This reflects that if you're conducting any kind of performance testing, it's equally important to verify the performance of your test framework itself.
Theme 7: Identify & analyse system-specific bottlenecks
Having remediated and re-established confidence in the load testing approach and framework, we were finally in a position to focus on the performance of the system under test.
With the preceding remediation applied we had been able to observe the average initial response time at 7 seconds and to reduce the reported average total response time from 65 seconds to 25 seconds. While this is a significant improvement achieved mostly through appropriate configuration and better testing techniques, it's still a long way from the targets of 5 and 15 seconds respectively, and still not ideal from the perspective of an end-user's experience.

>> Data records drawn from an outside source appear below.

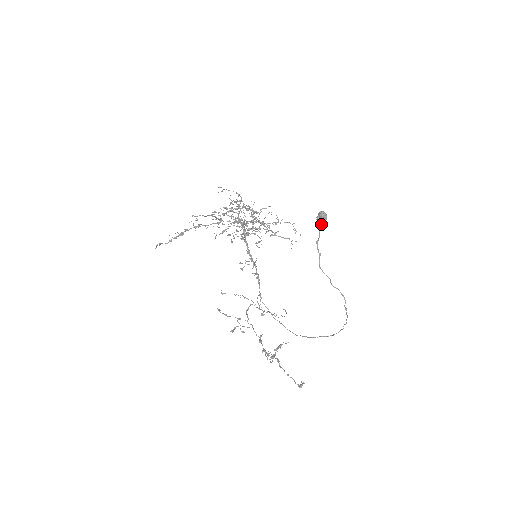
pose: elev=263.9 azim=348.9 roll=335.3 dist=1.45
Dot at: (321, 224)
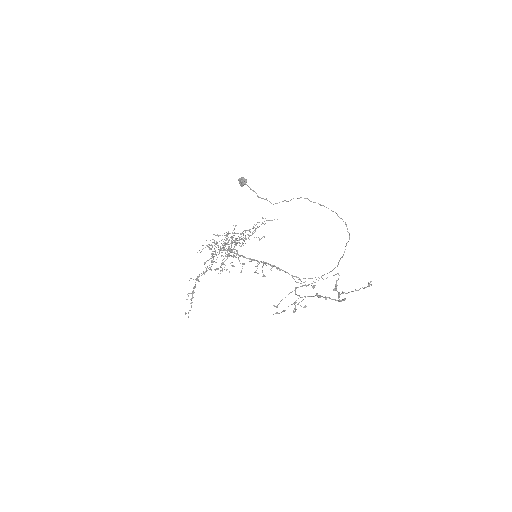
Dot at: occluded
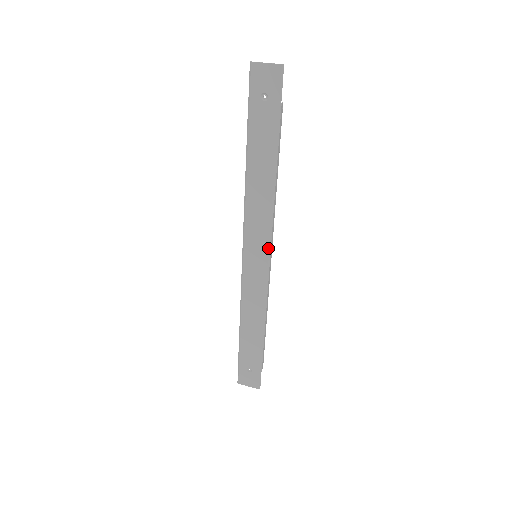
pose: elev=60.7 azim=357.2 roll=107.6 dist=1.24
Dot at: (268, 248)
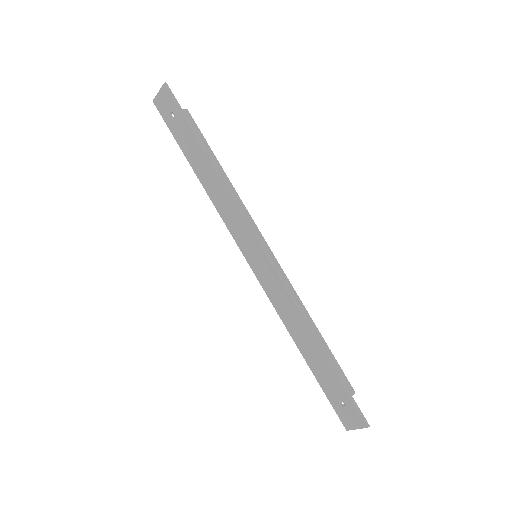
Dot at: (256, 239)
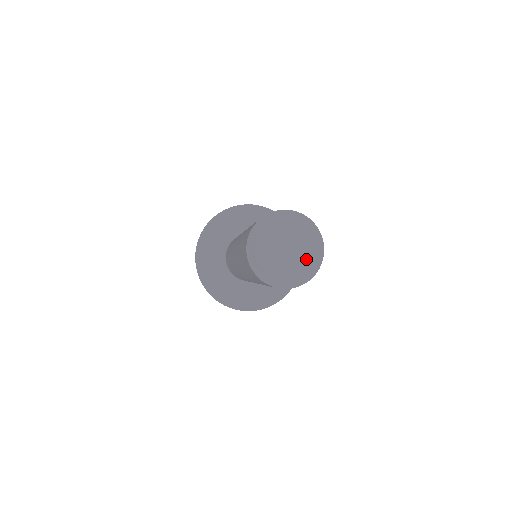
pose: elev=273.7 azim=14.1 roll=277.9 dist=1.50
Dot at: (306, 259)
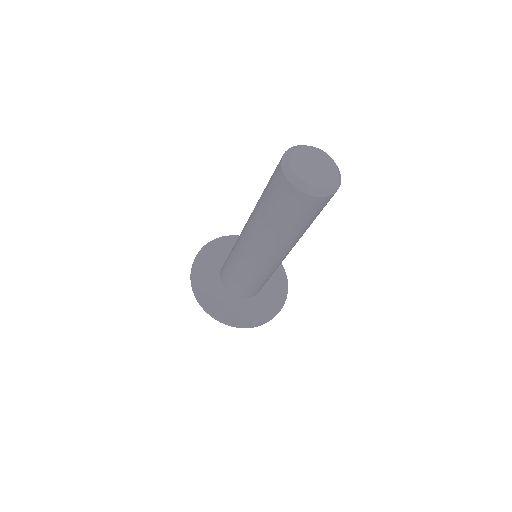
Dot at: (320, 181)
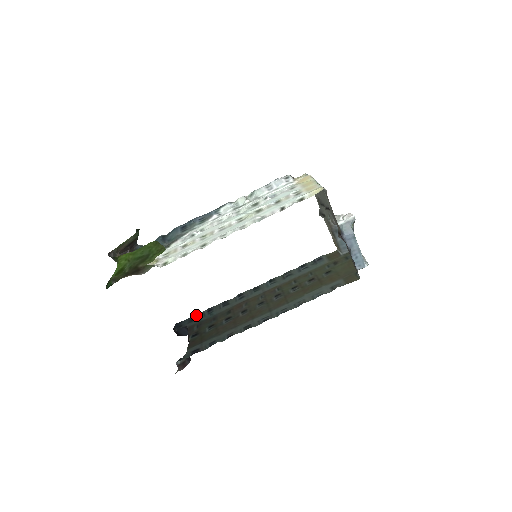
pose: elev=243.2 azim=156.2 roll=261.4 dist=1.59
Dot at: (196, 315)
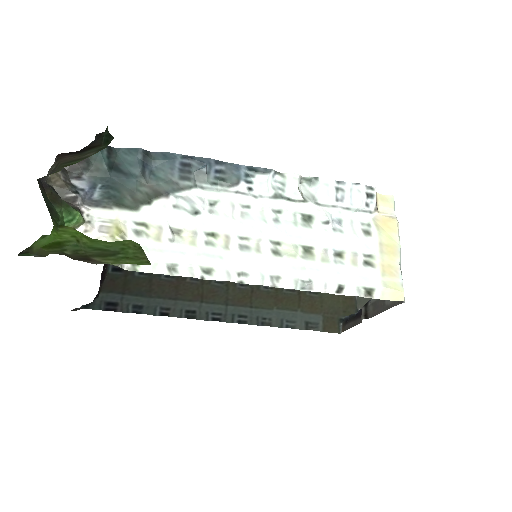
Dot at: occluded
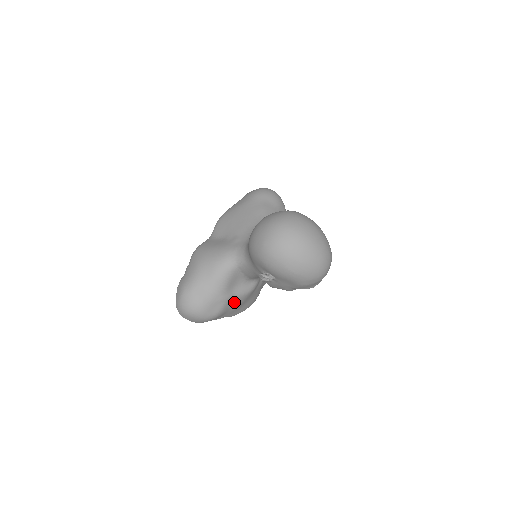
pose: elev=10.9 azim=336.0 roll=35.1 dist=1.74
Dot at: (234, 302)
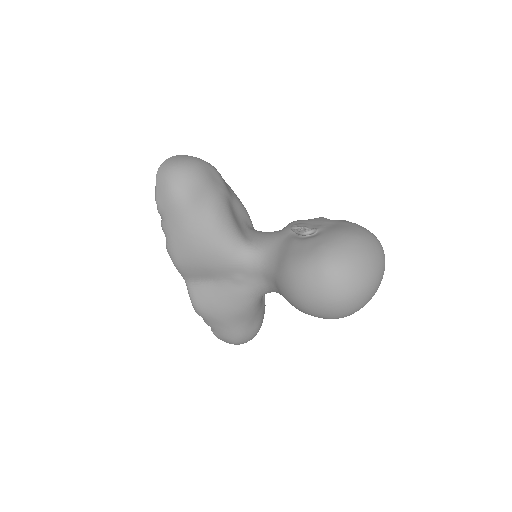
Dot at: occluded
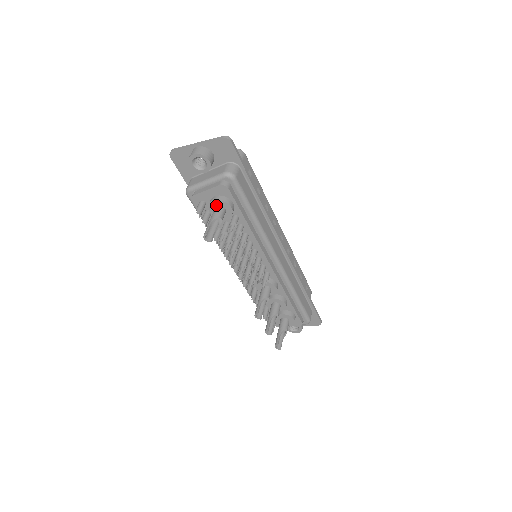
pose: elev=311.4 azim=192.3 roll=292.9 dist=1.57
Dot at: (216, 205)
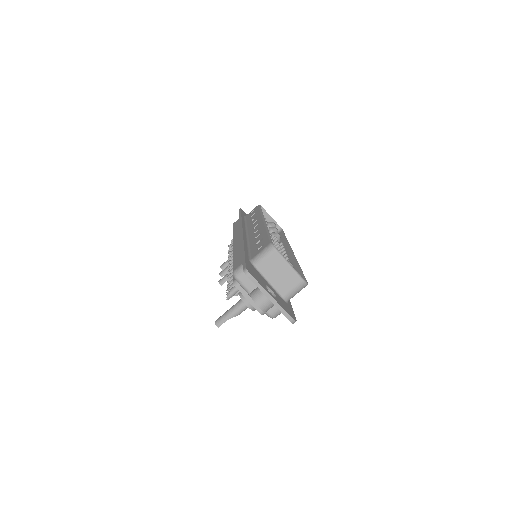
Dot at: (246, 303)
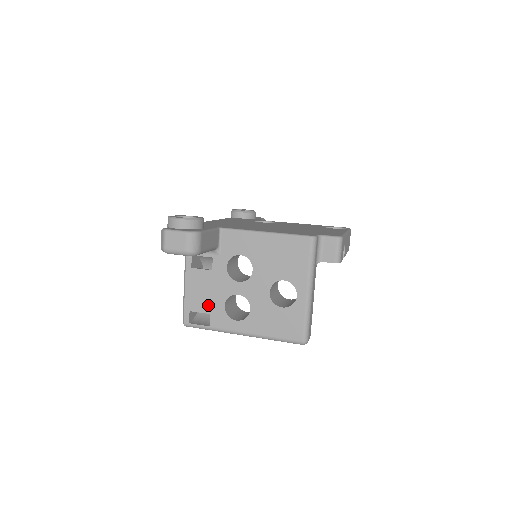
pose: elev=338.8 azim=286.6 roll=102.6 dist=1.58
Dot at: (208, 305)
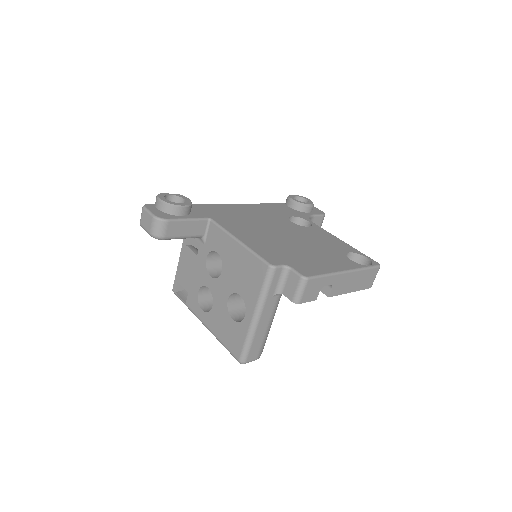
Dot at: (189, 284)
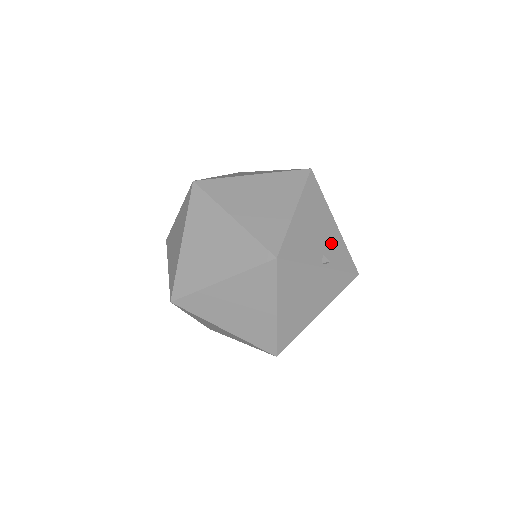
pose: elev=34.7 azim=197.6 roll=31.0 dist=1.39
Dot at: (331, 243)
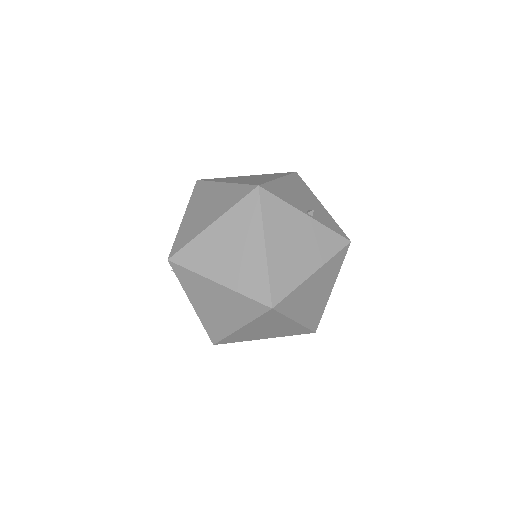
Dot at: (317, 210)
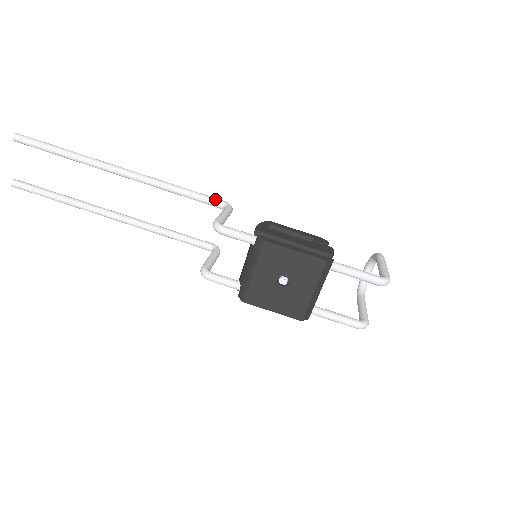
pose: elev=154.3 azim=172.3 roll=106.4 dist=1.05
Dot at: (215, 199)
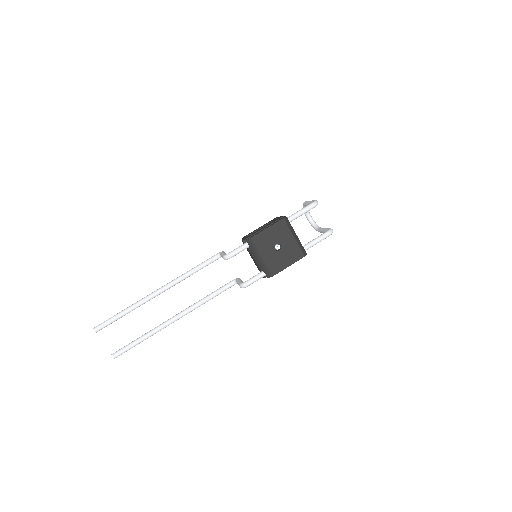
Dot at: (212, 257)
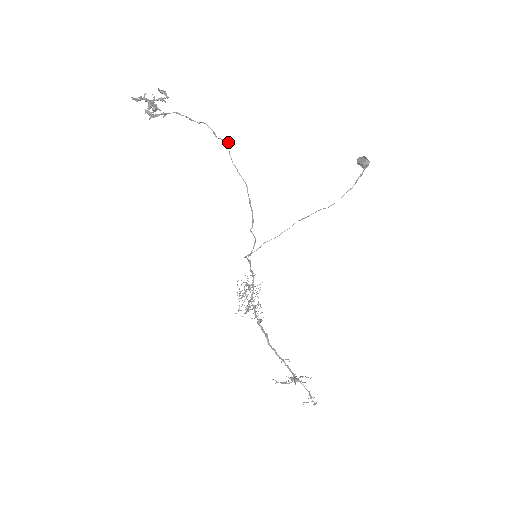
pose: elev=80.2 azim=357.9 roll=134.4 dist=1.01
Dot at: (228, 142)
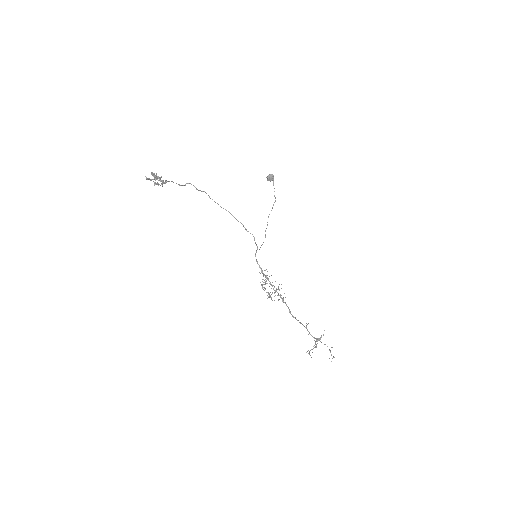
Dot at: occluded
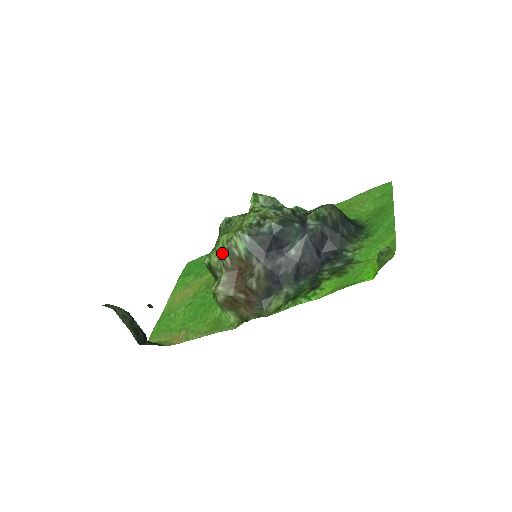
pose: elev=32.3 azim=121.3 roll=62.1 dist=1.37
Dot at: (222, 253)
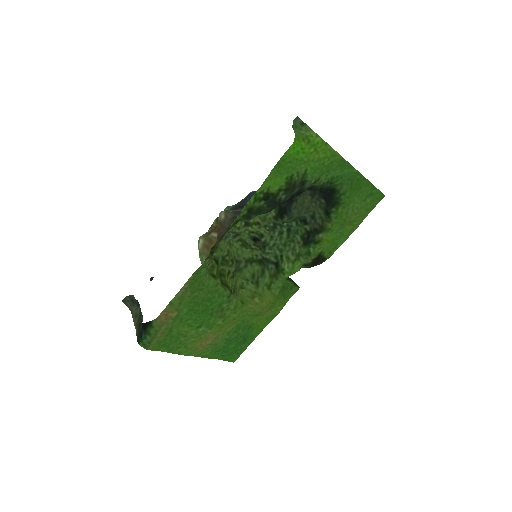
Dot at: occluded
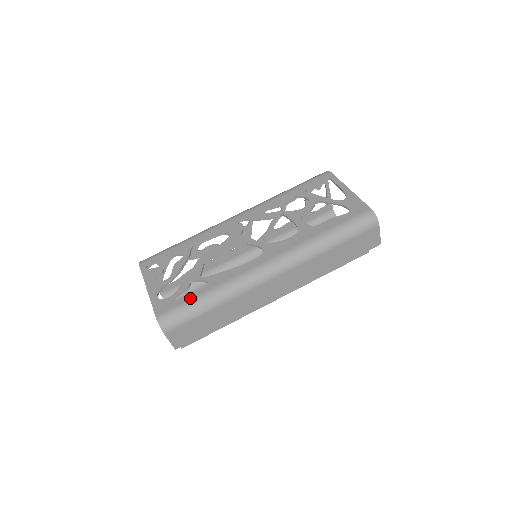
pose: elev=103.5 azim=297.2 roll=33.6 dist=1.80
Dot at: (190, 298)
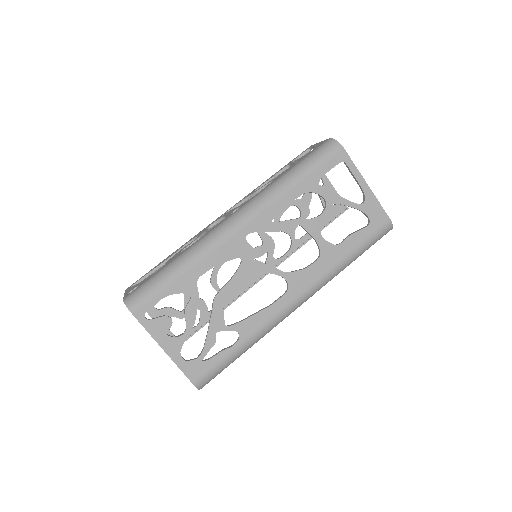
Dot at: (224, 356)
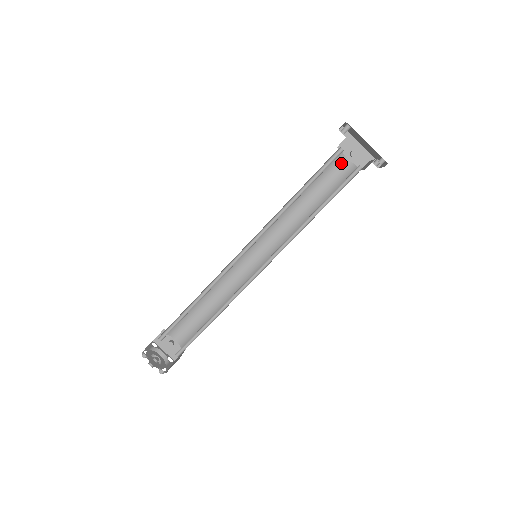
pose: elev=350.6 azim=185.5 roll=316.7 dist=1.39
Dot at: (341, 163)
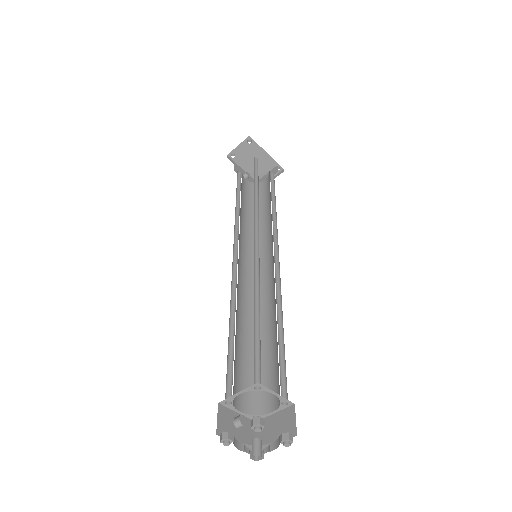
Dot at: (244, 182)
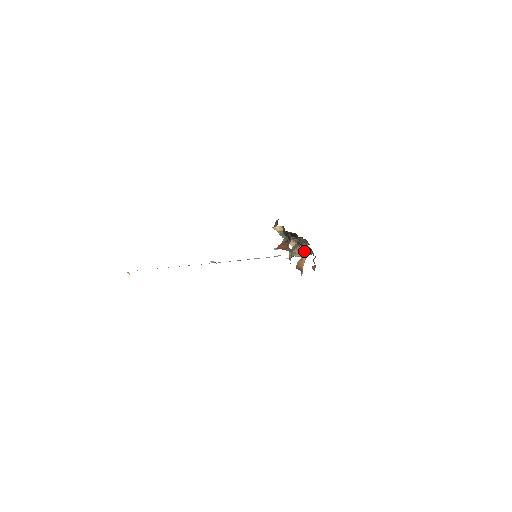
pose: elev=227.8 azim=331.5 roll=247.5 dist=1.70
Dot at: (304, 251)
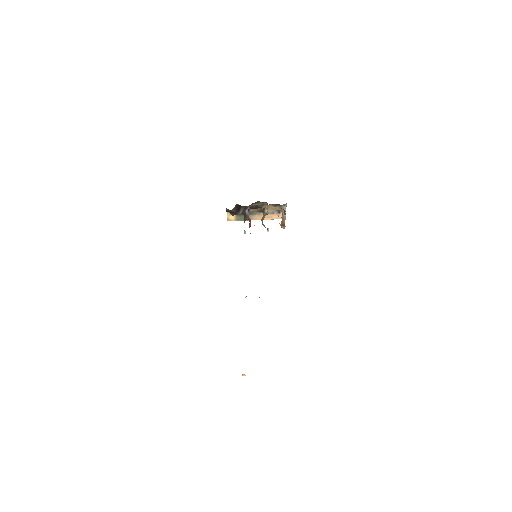
Dot at: occluded
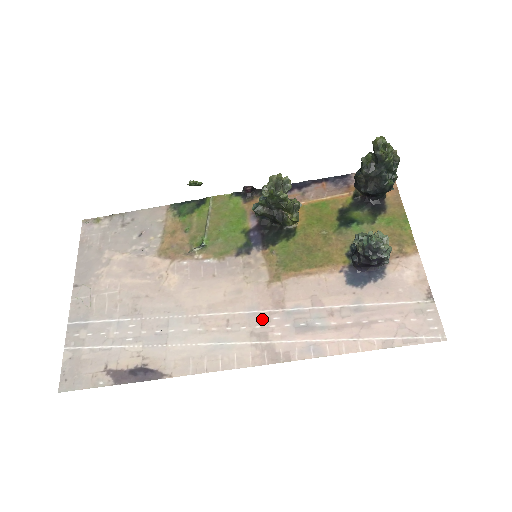
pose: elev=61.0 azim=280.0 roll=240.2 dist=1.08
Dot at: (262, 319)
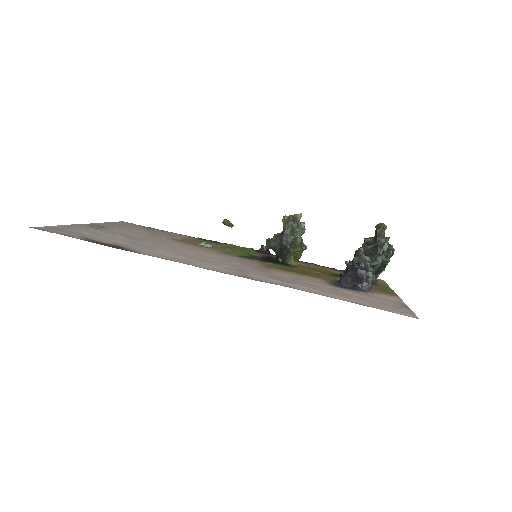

Through further analysis of system logs it became clear there was still a significant bottleneck in obtaining and displaying to the user information obtained via the remote third-party service. We were able to observe that the system was initiating per user session multiple concurrent XHR requests from the browser to the application server to obtain information to display to the user, and each of these requests required an interaction with the remote third-party service. However, the behaviour we were observing didn't align with the system logs, in which it appeared that these requests were being serviced sequentially.
On this occasion we were fortunate enough to have access to the product development team for the system under test, and together to be able to identify the issue as being related to the use of ASP.NET Session State in the MVC controller. Although the concurrent XHR requests from the user's browser session were being accepted by IIS for processing, because they were all from the same user session (bound to an ASP.NET Session), they were being processed sequentially due to the locking model employed by ASP.NET Session State. In effect this meant that the average total response time we were observing was almost exactly the sum of the response time for each XHR request processed sequentially, and as currently implemented could never be better than this.
Working further with the product development team, they were able to refactor the ASP.NET controller to use a read-only session, freeing ASP.NET to process requests for the same session in parallel. With these changes we have been able to further reduce the average initial response time to less than 500ms and average total response time to 5-6 seconds.
Hopefully you’ve enjoyed our performance testing journey. It was certainly an exceedingly interesting and rewarding engagement with some great outcomes for our client. And while none of the themes we discussed should really come as much of a surprise, it does serve to illustrate the importance of thinking through anything you do – or risk your efforts being significantly compromised.